Palin's biggest plus? She's a stalwart conservative, from everything I've read. On abortion, gun rights, government waste, family, gay rights, corruption, the War on Terror, religion, and capitalism, she's one of us. A welcome breath of fresh air (contrast that with Obama's fossil-by-comparison of a running mate) too.

And I can only imagine how Hillary must feel about now. The gods just aren't on her side these days, are they?

Anyway, I wish Sarah Palin had a whole lot more experience than she does, particularly in foreign affairs matters. But then at least she's actually been in charge of something. Her running mate's opponent certainly can't make that boast. If truth be known, we'd find out that he doesn't even run his own household, much less a Dairy Queen. But we'll deal with that another day.

So here's to Sarah Palin. I hope she has a bright future in politics.

* Expect the feminists to savage the Republican nominee, despite the fact that, by all accounts, Sarah Palin is a self-made woman, the kind the feminists - until now - championed. After all, the old prunes were steadfast against sexual harrassment too, if you recall, until Bill Clinton elevated it to becoming a regular White House activity. They then turned to a new argument: The cheap sluts were all asking for it.

Just Wondering

Do you suppose the Washington Post would have written this (in "Mr. McCain's Choice") if Tim Kaine (who has no more political experience than Sarah Palin does) had been chosen to be Obama's running mate?
[T]he most important question Mr. McCain should have asked himself about Ms. Palin was not whether she could help him win the presidency. It was whether she is qualified and prepared to serve as president should anything prevent him from doing so.
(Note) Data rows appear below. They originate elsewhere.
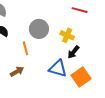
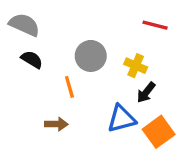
blue triangle: (58, 69) -> (121, 119), turned -30
brown arrow: (17, 71) -> (56, 124), turned 32

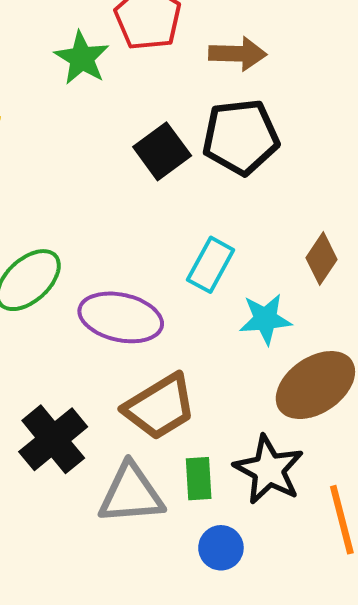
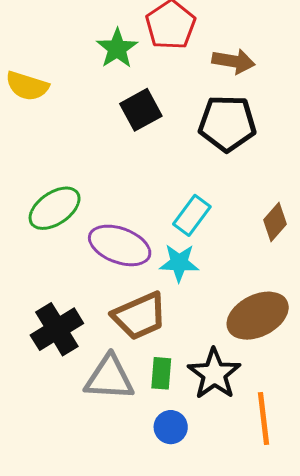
black square: (162, 151) -> (141, 110), moved
cyan star: (265, 319) -> (179, 263), moved

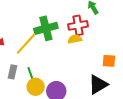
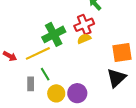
yellow line: (26, 44) -> (38, 53), turned 35
orange square: (109, 61) -> (122, 52), size x1.5
green line: (31, 74) -> (45, 74), moved

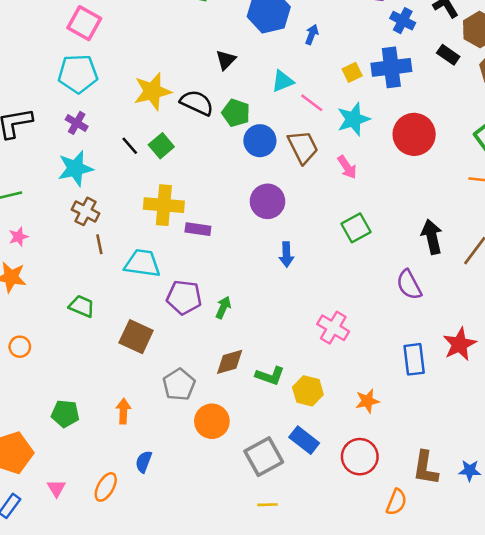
In this regard, count us among the puzzled and the skeptical.

Once the buzz over Ms. Palin's nomination dies down, the hard questions about her will begin. The answers will reflect on her qualifications -- and on Mr. McCain's judgment as well. (link)
There is no way that the Post would have written such things about Governor Kaine. The focus of any editorial would have been on winning the state of Virginia for Obama, and how shrewd a move it was in picking him.

A double standard? You bet.

Quote of the Day

From Sarah Palin:

"I didn't get into government to do the safe and easy things. A ship in harbor is safe, but that's not why the ship is built."

A memorable quote. The first of many?

This Is Discouraging

Well, it certainly tells us that we still have a long way to go when it comes to a large segment of the American populace accepting women in leadership roles in this country. Ann Althouse reveals the search words that brought surfers to her blog post about Sarah Palin (it makes sense; just go there). People seem to want to know a whole lot about her "tits and ass."

I am not encouraged.

* I'll note this though. I'll bet, in the vetting process, Palin was asked by McCain staffers if there were any pictures of her in the nude that might find their way to the internet. Sigh.

Well, This Is Rich

I honestly thought Obama's handlers wouldn't make the mistake of highlighting the biggest weakness he has - his total lack of experience. But blunder into that very discussion they have:
Obama campaign highlights Palin's 'zero' experience

Democratic presidential candidate Barack Obama's campaign on Friday blasted his Republican rival's choice of Alaska Governor Sarah Palin as a running-mate, highlighting her "zero" foreign policy experience. "Today John McCain put the former mayor of a town of 9,000 with zero foreign policy experience a heartbeat away from the presidency," Obama spokesman Bill Burton said in a statement. (link)

So a candidate's lack of experience is a bad thing? Do these guys really want to go down that road?

One More Thing

John McCain, overnight, has regained his "maverick" status for having picked Palin as his running mate. He'd do well now to use her to attack the do-nothing Congress (including the miscreants who claim to be Republicans) (she will, after all, be president of the Senate) in the same way that she destroyed the longstanding good-old-boy power structure in Alaska.